(Collected data)
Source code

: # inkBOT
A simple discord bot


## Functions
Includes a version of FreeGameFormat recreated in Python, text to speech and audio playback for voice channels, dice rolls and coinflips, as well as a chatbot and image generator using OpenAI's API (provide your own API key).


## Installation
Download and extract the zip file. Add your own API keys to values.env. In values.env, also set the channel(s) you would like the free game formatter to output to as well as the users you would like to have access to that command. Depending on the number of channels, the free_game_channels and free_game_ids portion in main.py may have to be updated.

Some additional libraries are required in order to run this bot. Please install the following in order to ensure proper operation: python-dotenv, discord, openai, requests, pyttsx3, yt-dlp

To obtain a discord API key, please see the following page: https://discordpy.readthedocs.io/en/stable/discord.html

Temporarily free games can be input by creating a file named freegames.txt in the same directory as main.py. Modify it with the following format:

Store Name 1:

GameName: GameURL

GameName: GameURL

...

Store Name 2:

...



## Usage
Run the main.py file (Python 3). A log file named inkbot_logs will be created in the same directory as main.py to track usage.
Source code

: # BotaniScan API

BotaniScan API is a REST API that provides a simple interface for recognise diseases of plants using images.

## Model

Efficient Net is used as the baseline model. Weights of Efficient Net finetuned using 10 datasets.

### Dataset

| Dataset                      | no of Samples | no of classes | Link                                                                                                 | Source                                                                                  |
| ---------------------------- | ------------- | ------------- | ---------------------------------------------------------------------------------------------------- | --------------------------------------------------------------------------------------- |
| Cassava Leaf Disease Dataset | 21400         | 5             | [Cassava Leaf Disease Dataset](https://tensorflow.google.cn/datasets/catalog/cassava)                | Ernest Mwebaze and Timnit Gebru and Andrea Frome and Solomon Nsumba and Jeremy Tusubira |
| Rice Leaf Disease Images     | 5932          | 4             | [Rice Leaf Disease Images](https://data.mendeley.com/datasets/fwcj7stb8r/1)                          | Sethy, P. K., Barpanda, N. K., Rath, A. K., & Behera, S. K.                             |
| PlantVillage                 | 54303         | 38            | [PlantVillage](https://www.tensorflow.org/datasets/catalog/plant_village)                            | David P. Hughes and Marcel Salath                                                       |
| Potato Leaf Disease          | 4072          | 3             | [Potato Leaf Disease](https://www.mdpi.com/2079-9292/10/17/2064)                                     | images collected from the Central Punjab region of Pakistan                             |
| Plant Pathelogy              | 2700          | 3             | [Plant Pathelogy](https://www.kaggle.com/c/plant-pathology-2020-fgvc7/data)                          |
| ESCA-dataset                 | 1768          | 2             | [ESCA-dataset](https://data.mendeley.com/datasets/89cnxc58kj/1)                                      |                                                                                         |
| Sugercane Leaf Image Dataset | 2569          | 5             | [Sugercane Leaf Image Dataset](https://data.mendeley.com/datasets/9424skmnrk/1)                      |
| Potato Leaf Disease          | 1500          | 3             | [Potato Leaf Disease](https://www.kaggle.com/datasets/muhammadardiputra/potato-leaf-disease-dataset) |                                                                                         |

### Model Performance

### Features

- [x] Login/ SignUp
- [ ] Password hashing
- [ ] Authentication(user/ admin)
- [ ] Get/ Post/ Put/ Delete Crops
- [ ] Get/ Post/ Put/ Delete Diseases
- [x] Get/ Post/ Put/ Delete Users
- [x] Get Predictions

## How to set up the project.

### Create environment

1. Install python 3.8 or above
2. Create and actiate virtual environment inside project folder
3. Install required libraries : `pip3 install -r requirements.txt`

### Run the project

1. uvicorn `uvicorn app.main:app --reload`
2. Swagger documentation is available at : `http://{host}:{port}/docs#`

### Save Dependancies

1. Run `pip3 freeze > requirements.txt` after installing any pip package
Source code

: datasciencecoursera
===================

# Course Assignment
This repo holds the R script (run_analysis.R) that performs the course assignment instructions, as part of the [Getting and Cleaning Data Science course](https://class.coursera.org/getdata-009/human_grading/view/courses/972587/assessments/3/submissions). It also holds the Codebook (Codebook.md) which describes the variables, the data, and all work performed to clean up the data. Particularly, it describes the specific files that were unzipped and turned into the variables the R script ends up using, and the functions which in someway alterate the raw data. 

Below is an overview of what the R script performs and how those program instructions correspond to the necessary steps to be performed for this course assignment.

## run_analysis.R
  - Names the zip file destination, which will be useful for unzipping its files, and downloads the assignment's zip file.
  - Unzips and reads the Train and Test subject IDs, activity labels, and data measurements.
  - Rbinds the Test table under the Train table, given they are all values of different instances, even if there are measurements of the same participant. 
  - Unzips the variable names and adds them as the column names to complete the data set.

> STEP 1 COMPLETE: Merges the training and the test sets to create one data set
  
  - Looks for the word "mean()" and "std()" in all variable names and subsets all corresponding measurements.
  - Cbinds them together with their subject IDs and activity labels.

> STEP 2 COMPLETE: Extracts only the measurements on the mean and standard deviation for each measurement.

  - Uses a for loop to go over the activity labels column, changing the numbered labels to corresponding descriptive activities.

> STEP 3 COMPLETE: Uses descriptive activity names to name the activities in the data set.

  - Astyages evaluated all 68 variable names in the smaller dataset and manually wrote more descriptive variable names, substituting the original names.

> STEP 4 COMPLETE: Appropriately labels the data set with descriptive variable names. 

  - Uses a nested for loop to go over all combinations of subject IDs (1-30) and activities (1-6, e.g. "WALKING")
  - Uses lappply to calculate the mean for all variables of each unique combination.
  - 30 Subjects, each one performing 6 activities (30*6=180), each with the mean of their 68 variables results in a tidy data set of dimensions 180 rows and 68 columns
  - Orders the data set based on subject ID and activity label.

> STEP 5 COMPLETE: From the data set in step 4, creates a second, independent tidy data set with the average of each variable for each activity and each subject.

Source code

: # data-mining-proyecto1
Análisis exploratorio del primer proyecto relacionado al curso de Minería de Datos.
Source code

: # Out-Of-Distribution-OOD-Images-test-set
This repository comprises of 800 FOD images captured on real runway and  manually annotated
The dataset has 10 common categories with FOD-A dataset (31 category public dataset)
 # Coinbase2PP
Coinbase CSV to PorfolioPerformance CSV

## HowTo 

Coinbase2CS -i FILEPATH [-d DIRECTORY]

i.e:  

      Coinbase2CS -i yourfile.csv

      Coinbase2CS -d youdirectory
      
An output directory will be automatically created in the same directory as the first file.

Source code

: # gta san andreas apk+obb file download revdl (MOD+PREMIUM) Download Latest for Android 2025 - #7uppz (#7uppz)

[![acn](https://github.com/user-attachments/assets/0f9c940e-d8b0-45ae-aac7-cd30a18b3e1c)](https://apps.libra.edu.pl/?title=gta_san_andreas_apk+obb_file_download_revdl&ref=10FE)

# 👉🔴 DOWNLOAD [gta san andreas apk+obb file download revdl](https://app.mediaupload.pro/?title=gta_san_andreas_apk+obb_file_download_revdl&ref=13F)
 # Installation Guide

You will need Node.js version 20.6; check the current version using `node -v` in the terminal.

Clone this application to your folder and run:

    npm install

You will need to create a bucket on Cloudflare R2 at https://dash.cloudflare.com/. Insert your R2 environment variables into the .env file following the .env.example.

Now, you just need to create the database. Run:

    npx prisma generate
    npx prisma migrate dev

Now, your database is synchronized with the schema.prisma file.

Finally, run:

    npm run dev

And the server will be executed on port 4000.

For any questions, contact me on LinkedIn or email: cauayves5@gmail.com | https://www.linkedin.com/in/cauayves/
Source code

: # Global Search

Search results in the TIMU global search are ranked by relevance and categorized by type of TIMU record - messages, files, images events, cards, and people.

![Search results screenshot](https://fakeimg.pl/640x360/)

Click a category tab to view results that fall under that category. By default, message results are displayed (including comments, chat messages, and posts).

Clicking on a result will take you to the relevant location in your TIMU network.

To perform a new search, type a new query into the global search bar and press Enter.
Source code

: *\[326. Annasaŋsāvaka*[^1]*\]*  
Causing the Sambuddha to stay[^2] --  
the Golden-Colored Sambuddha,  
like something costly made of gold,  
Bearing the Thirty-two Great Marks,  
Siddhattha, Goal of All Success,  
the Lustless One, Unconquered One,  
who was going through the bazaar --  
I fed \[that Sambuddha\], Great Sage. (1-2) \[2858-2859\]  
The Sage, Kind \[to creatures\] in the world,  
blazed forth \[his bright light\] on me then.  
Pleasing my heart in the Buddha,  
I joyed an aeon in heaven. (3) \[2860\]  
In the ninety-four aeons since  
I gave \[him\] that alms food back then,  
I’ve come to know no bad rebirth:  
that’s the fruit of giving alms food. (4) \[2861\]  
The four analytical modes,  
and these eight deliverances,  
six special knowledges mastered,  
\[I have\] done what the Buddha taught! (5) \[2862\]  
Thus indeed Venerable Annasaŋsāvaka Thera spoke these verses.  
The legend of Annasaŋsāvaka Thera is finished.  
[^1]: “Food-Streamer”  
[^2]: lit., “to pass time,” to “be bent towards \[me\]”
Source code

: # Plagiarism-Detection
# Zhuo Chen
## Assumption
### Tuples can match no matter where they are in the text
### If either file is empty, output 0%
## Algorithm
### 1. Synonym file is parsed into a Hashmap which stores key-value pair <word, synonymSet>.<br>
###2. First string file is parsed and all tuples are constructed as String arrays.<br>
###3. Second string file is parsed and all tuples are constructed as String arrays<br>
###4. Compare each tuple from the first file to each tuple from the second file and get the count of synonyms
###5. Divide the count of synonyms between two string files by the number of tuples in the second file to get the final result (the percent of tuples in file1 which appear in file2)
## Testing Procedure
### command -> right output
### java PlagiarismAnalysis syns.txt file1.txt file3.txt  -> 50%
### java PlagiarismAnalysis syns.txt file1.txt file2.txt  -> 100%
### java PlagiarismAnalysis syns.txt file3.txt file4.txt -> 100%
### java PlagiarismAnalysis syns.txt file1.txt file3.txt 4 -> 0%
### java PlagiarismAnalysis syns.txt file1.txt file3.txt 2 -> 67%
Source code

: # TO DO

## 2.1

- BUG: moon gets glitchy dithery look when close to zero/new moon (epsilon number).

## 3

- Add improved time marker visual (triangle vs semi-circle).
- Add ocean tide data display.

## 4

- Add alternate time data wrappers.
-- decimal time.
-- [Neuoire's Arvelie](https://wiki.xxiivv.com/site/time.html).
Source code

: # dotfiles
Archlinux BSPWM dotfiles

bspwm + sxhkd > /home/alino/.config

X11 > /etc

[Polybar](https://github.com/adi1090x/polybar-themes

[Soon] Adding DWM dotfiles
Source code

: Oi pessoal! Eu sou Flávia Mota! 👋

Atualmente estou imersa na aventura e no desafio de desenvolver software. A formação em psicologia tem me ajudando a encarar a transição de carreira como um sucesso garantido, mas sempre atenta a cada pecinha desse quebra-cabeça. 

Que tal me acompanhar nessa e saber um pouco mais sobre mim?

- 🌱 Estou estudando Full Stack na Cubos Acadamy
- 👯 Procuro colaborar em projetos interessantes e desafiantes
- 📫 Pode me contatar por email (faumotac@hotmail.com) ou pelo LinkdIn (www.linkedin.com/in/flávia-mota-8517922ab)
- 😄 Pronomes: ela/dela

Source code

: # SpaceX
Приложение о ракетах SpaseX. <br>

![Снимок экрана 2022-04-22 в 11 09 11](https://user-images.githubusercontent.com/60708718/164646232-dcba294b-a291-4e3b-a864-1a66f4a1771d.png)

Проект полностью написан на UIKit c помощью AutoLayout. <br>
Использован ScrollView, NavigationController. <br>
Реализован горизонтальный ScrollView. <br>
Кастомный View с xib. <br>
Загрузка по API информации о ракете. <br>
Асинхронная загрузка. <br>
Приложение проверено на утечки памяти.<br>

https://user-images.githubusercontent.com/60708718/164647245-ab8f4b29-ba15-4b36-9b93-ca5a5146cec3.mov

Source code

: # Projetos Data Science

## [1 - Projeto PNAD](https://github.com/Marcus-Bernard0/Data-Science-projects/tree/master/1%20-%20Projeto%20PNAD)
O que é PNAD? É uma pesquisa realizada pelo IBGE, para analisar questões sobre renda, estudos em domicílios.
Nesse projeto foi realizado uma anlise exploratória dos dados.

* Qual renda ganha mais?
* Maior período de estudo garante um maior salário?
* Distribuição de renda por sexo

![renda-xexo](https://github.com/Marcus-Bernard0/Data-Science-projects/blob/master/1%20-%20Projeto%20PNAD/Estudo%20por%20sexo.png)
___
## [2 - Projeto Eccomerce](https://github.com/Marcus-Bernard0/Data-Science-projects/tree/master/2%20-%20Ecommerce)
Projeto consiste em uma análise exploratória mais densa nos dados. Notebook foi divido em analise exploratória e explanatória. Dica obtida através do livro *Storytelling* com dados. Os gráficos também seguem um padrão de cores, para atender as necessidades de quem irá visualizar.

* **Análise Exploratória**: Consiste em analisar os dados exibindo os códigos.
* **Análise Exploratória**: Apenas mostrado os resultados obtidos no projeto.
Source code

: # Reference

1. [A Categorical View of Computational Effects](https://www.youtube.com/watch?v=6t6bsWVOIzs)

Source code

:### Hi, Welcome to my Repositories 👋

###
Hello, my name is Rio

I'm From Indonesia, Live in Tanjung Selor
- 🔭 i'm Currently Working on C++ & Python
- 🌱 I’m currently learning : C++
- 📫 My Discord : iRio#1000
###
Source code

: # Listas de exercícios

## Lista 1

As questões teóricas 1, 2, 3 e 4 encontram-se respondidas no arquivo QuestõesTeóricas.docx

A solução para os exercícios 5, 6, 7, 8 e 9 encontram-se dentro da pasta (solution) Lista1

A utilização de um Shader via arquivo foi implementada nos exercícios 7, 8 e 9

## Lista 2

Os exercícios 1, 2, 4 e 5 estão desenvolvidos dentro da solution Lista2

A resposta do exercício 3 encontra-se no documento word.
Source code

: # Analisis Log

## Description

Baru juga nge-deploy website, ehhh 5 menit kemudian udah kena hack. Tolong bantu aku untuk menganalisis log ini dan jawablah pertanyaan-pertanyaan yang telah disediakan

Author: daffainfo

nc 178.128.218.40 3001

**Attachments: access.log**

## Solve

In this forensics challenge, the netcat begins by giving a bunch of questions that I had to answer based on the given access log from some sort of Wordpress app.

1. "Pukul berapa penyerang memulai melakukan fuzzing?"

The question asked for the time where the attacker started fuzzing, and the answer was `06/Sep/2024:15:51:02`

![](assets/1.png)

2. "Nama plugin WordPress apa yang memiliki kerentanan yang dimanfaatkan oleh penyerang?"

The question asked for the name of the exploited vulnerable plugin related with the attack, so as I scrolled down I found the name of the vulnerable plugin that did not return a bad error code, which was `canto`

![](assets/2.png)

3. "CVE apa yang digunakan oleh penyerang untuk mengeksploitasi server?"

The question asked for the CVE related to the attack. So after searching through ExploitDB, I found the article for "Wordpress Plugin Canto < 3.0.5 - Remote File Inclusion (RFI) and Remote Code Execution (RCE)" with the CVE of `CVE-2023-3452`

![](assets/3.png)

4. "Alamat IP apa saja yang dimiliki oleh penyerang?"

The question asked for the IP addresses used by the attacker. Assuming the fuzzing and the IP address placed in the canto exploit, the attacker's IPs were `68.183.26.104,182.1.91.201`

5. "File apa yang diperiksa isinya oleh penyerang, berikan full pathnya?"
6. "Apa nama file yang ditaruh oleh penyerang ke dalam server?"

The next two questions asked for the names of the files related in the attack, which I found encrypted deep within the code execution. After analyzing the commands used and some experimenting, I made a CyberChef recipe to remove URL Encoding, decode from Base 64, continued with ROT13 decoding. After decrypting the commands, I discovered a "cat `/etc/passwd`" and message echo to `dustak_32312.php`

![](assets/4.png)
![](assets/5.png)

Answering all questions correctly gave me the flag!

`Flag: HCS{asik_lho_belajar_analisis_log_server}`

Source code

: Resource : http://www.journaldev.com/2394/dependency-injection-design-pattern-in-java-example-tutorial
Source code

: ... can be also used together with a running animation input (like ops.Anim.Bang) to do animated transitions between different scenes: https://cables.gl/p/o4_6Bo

# Task directions
Only those lines of the entries above that run from the line containing "The question asked for the time" to the line containing "IP apa saja", both included, should be transcribed exactly.

# Final answer
The question asked for the time where the attacker started fuzzing, and the answer was `06/Sep/2024:15:51:02`

![](assets/1.png)

2. "Nama plugin WordPress apa yang memiliki kerentanan yang dimanfaatkan oleh penyerang?"

The question asked for the name of the exploited vulnerable plugin related with the attack, so as I scrolled down I found the name of the vulnerable plugin that did not return a bad error code, which was `canto`

![](assets/2.png)

3. "CVE apa yang digunakan oleh penyerang untuk mengeksploitasi server?"

The question asked for the CVE related to the attack. So after searching through ExploitDB, I found the article for "Wordpress Plugin Canto < 3.0.5 - Remote File Inclusion (RFI) and Remote Code Execution (RCE)" with the CVE of `CVE-2023-3452`

![](assets/3.png)

4. "Alamat IP apa saja yang dimiliki oleh penyerang?"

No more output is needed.